You should know you’re in trouble when your approval rating is about the same as Khadaffi. A Quinnipiac poll is devastating for the mayor and his faux chancellor, approval ratings at historic lows. It is virtually impossible to gain traction when the public loses confidence. It is difficult to bully legislators and the governor when the public is lined up against you.
For years it appeared that the mayor had created what no other large city mayor had created: a formula to “turnaround” an urban school system. The worm has turned. Rather than battling a union for most New Yorkers the mayor appears to be punishing parents and communities, especially communities of color. Rather than demonizing teacher unions he has unified the citizenry.
The fight goes on: a fight not to improve schools, it’s a fight to weaken or destroy the teacher union. Rather than win over younger teachers the mayor has driven the very teachers he seeks to win over to the union side.
There is an irony in the Department abolishing the division of teaching and learning.
State test scores nose dived, school closing after school closing created coalitions, the seniority fight stumbles as the union gains allies.
In the classrooms across the city teachers worry about their kids, worry about the upcoming tests and the ominous results, for the kids, for their school and for themselves.
If you’re lucky you work in school with a competent, caring principal, there are many, although not enough. Of the sixty network leaders some are innovative and deeply involved in the art of delivering exemplary instruction while many simply navigate between the needs of Tweed and the needs of the principal for whom they work.
Superintendents are an anachronism, the law requires and empowers superintendents, the Department ignores the law and turns them into inspectors, conducting mechanical Quality Reviews.
What is ignored is the deterioration of inner city black communities and the impact on families and children.

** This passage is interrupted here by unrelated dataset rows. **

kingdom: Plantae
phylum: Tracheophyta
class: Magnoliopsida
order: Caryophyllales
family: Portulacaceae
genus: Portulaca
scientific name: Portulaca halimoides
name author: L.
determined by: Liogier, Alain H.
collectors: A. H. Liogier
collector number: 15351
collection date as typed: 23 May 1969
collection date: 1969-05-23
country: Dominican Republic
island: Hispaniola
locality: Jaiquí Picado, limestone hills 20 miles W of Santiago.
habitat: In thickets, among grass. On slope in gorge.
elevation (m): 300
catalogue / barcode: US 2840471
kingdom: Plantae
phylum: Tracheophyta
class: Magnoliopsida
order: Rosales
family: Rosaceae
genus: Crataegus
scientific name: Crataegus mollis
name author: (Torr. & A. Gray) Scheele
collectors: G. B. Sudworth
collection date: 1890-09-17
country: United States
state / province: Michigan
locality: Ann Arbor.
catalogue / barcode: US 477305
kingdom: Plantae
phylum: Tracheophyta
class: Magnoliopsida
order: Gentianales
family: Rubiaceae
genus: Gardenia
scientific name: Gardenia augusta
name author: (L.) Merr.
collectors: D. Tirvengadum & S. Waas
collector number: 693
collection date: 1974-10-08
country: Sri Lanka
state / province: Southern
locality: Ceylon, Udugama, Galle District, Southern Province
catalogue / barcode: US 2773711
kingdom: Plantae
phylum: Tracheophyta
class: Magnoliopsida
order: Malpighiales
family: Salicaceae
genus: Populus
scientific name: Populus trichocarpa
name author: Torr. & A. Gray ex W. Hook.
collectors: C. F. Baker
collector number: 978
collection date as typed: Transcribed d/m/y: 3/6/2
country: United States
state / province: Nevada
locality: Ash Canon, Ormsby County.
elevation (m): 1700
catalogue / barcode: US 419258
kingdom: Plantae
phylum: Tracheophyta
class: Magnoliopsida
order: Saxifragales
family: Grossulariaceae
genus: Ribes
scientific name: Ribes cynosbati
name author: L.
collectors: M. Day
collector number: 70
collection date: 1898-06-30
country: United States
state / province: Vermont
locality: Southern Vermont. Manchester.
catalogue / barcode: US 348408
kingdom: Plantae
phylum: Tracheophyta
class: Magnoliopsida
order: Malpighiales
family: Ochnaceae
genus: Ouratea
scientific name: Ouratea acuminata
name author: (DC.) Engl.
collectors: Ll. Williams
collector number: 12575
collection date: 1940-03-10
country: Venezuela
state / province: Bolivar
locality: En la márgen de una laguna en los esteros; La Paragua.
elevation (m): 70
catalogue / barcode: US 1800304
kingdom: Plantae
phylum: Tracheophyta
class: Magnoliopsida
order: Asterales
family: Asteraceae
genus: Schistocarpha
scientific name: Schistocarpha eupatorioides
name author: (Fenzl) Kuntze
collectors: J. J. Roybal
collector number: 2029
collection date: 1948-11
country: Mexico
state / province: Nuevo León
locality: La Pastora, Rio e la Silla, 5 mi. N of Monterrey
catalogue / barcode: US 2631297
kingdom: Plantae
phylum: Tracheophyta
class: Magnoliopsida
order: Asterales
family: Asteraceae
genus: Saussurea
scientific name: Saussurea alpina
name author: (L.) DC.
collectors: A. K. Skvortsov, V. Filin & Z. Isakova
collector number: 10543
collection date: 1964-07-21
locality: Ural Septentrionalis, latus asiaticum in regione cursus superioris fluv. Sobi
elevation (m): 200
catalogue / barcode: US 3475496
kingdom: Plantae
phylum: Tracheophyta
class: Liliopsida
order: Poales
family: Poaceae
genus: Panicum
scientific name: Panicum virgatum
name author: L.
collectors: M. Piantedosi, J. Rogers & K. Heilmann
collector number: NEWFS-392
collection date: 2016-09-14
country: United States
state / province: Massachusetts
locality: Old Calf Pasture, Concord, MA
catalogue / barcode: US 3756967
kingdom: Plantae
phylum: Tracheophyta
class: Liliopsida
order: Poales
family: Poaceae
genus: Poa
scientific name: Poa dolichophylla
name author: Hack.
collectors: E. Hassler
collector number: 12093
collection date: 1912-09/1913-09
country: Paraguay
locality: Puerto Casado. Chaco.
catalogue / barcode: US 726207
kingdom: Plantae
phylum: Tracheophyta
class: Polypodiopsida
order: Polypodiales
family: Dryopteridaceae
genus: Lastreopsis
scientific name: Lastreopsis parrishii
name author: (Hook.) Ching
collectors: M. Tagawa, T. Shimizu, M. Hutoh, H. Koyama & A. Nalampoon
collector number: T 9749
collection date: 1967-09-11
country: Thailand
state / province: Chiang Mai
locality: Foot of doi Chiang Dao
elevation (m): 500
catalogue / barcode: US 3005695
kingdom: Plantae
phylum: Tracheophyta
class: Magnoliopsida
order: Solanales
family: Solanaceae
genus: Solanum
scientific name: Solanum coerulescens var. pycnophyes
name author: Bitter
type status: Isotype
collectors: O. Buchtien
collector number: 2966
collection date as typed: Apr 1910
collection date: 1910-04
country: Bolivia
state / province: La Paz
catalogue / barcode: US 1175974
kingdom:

William Julius Wilson, in a superb article in the Spring issue of the American Educator, Being Poor, Black and American: The Impact of Political, Economic and Cultural Forces, calls our nation to task.
* Black mothers suffer twice the infant mortality rate of white mothers.
* Three times as many black children as white children live in poverty
“In 2009, Wilson relates, “among fourth-graders the gaps between the percentage of black boys in large cities scoring at or above proficient and the percentage of white boys in public schools across the nation scoring at or above proficient were 27 percentage points in reading and 39 percentage points in mathematics.”
The mayor, the largest elephant in the room, continues to trample children beneath his feet. Initially the media juggernaut seemed to convince the sans culottes that the teachers were at fault, that only if the mayor could follow through on whatever it was he espoused all would be right in the village.
A few years later and the screeds from Gracie Mansion and Tweed fall on deaf ears.
There is an interesting East African proverb that goes like this, “When elephants fight it is the grass that suffers.” … This proverb warns of the way the little people suffer when the mighty are at war. Immediately I thought of the ways the poor are often the victims of the fights between and among the powerful.
We are only a few weeks away from Passover and Easter, times of redemption and renewal. Perhaps, just perhaps, the mayor will glance down at the trampled grass.